In this section it was manifestly the object of the compilers of our Confession to guard equally against Erastian and Sectarian principles. In opposition to Erastian principles, according to which the government and discipline of the Church are devolved upon the civil magistrate, they declare that the magistrate may not take upon himself either the ministerial dispensation of the Word and sacraments, or any part of the government of the Church. But while they deny to the magistrate all ministerial or judicial power in the Church, in opposition to Erastians, yet, to guard against the other extreme, they assert, in opposition to the Sectarians of that age, that it is his duty to employ his influence and authority, in every way competent to him, for the good of the Church, and the advancement of the interests of true religion.​


----------



## bemer (Jan 21, 2010)

*not the Second Reformation*

I didn't want to suggest that the Scottish delegates had no influence on the deliberations of and the standards produced by the Assembly; but I did want to suggest that in the eyes of the contemporaries the Westminster Assembly was at best a subordinate advisory body, created by and reporting to Parliament. (For more on this point, take a look at,eg, G. J. Tommer, John Selden; a Life in Scholarship (2009), vol. II, 573-4.) Under the principle that interpretation of enactments (in this case, the Assembly standards) by contemporaries to the adoption of those enactments is strong evidence of what those enactments mean, it must be said the the political nation, embodied in Parliament, viewed the Assembly as very much a subordinate, advisory---not an independent---instrument of the state, and viewed the standards the Assembly produced as, essentially, subordinate rules to be interpreted by and enforced by the state. I admit that what, as an historical matter, Erastus actually held was quite different; but in ordinary usage, the relationship between the Westminster Assembly and Parliament was, essentially, "erastian," and that relationship must, as a matter of reality, be considered in determining what contempories thought the Westminster standards actually meant. I might add that the Hetherington quote that Ronda posted was rather disingenuous, in that it was not only the lay members of the Assembly that were "erastian" in approach; by their acquiescence to parliamentary control, it seems that the vast majority of ministerial members of the Assembly was also! Certainly, what we see here is a long way removed from the "doctrine of the two kingdoms" in Second Reformation Scotland!


----------



## NaphtaliPress (Jan 21, 2010)

I think it is a fundamental mistake to confuse Establishment with Erastianism and what the Assembly believed and wanted and what Parliament believed and did.

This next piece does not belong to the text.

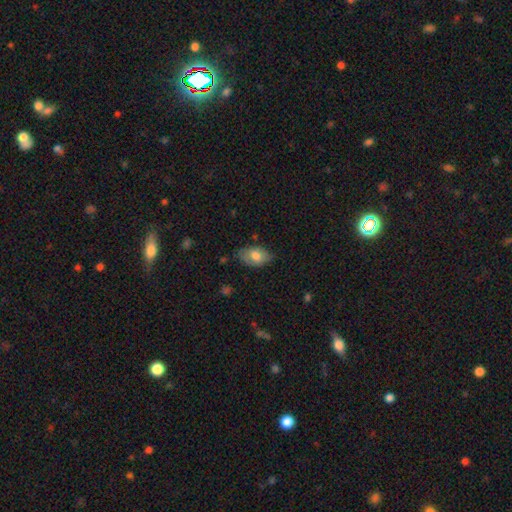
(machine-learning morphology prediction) Smooth or featured? smooth (73%)
How rounded? in between (92%)
Merging? none (68%)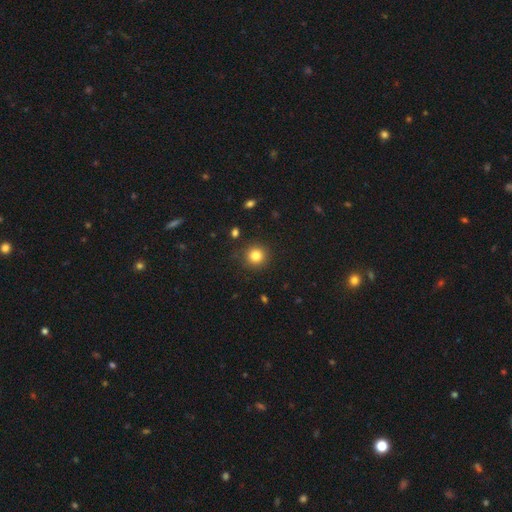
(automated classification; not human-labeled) Overall: smooth (82%). How rounded: round (93%). Merging: none (89%).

See amongst other things already mentioned the whole brouhaha with Parliament's charging the Assembly with abuse of privilege and their "nine captious queries" which produced a reply on behalf of the Presbyterian majority of the Assembly, _Jus Divinum Regiminis Ecclesiastici, or The Divine Right of Church Government. _For background see the Naphtali Press edition of this work with the introduction by David W. Hall and see John R. DeWitt's _Jus Divinum: The Westminster Assembly and the Divine Right of Church Government, 229-234._


----------



## Prufrock (Jan 21, 2010)

NaphtaliPress said:


> I think it is a fundamental mistake to confuse Establishment with Erastianism and *what the Assembly believed and wanted and what Parliament believed and did*. See amongst other things already mentioned the whole brouhaha with Parliament's charging the Assembly with abuse of privilege and their "nine captious queries" which produced a reply on behalf of the Presbyterian majority of the Assembly, _Jus Divinum Regiminis Ecclesiastici, or The Divine Right of Church Government. _For background see the Naphtali Press edition of this work with the introduction by David W. Hall and see John R. DeWitt's _Jus Divinum: The Westminster Assembly and the Divine Right of Church Government, 229-234._


 
Exactly. One could interpret the historical dealings of Parliament, and how *they* viewed the work of the Assembly all along, and also to what things the assembly in practice acquiesced, etc. Nevertheless, at the end of the day, the explicit and stated beliefs of the Confession are not Erastian.


----------



## Wayne (Jan 21, 2010)

> Exactly. One could interpret the historical dealings of Parliament, and how *they* viewed the work of the Assembly all along, and also to what things the assembly in practice acquiesced, etc. Nevertheless, at the end of the day, the explicit and stated beliefs of the Confession are not Erastian.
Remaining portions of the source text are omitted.